Now the hard work in Congress begins to ensure that torture never, ever happens in the name of our nation. Attorney General Eric Holder and President Obama have already made clear that they don’t intend to prosecute anyone for acts of torture. That’s unfortunate, in that it ensures impunity for those that violated both our laws and our values, but that’s where we are. In the absence of any punishment for torture, though, it is critical that Congress pass legislation that strengthens the legal prohibition against torture. President Obama banned torture by executive order, but executive orders can be rescinded at any time. Only congressional action can permanently prevent torture. Congress can ensure that the CIA never uses torture again by passing legislation creating one common, humane standard for all interrogations, ensuring that the CIA is permanently put out of the detention business, allowing the Red Cross access to all prisoners, and ensuring that all interrogations are conducted in accordance with the relevant laws and treaties.
Among the 119 detainees studied in the report, many endured CIA torture for days or weeks at a time. Twenty-six were wrongly held in violation of the CIA’s own detention standards. Detainees in CIA custody were subjected immediately to aggression. Stress positions. Stripped naked. Deprived of sleep.

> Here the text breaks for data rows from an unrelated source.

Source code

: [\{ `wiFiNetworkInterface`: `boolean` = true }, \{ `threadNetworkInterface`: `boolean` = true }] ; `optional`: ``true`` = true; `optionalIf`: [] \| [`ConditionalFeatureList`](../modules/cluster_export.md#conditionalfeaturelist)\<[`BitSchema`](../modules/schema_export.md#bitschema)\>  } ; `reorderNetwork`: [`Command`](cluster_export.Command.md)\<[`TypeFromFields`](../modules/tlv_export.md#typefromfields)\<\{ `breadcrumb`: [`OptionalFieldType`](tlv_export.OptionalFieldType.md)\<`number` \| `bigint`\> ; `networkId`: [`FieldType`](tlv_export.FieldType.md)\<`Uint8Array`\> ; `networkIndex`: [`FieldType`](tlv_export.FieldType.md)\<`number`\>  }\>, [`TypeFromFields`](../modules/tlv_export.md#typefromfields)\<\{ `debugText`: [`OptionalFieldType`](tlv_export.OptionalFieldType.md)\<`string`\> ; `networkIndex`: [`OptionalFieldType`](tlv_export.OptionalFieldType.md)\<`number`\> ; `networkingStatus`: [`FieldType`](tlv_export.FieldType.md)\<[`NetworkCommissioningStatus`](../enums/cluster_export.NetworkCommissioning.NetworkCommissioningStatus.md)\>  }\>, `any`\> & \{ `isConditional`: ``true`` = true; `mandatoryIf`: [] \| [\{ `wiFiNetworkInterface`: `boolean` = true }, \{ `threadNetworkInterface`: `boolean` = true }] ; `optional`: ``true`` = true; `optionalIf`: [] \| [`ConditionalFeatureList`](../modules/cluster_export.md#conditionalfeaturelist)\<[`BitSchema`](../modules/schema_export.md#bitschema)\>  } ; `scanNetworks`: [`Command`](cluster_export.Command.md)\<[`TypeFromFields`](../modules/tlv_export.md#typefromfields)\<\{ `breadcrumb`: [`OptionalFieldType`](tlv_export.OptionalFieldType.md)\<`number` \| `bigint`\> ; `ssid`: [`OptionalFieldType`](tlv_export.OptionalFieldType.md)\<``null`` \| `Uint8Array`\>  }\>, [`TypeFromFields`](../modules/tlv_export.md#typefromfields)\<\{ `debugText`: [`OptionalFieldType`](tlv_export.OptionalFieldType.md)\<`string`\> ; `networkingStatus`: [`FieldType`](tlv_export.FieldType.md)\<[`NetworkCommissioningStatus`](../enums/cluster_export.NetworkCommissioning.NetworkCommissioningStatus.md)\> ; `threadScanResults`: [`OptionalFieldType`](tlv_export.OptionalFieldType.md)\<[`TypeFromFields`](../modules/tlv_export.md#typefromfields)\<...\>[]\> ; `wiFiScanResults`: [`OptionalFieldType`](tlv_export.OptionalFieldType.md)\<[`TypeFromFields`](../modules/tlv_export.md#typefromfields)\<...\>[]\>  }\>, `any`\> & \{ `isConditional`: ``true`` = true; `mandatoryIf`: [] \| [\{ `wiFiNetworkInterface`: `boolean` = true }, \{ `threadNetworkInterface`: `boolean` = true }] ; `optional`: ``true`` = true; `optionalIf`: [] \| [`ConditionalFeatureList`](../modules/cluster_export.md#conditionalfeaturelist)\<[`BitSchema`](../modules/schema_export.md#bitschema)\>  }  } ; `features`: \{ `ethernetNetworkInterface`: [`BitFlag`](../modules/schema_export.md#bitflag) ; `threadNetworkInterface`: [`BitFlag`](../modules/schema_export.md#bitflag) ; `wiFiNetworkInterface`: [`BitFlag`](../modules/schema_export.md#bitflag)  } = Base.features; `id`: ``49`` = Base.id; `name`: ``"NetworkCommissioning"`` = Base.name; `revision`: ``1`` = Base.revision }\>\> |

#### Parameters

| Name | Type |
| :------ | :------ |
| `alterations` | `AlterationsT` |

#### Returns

One detainee was forced to remain awake for 180 hours — through prolonged standing, hands tied overhead, chained to the ceiling. Another was left cold, mostly naked, and chained to a concrete floor until he died of hypothermia.
Rough take-downs, meaning getting stripped, hooded, and bound with Mylar tape and dragged out of your cell up and down hallways. Threatening that the only way out was death. One secret torture center used as a dungeon, with shackling, loud noises and darkness. The kind of thing you imagine when you think about medieval torture chambers. Except these are realities that happened mere years ago – and at the hand of U.S. officials. Waterboarding, of course, was common, and is a method most aptly described as mock execution.
Sen. John McCain (R-Ariz.), in support of the torture report’s public release, noted that the CIA’s acts of torture “not only failed their purpose – to secure actionable intelligence to prevent further attacks on the U.S. and our allies – but actually damaged our security interests, as well as our reputation as a force for good in the world.” He went on to say that the American people have a right “to know what was done in their name.” More importantly, he pointed out that “in the end, torture’s failure to serve its intended purpose isn’t the main reason to oppose its use. I have often said, and will always maintain, that this question isn’t about our enemies; it’s about us. It’s about who we were, who we are and who we aspire to be.”
Sen. McCain is right — this is about us. Will we be a nation where the CIA tortures people in secret and then tries to cover it up? Or will we be a nation of values? Congress and the president can answer that question by passing legislation to permanently prevent the use of torture.
Rev. Ron Stief is Executive Director of the National Religious Campaign Against Torture.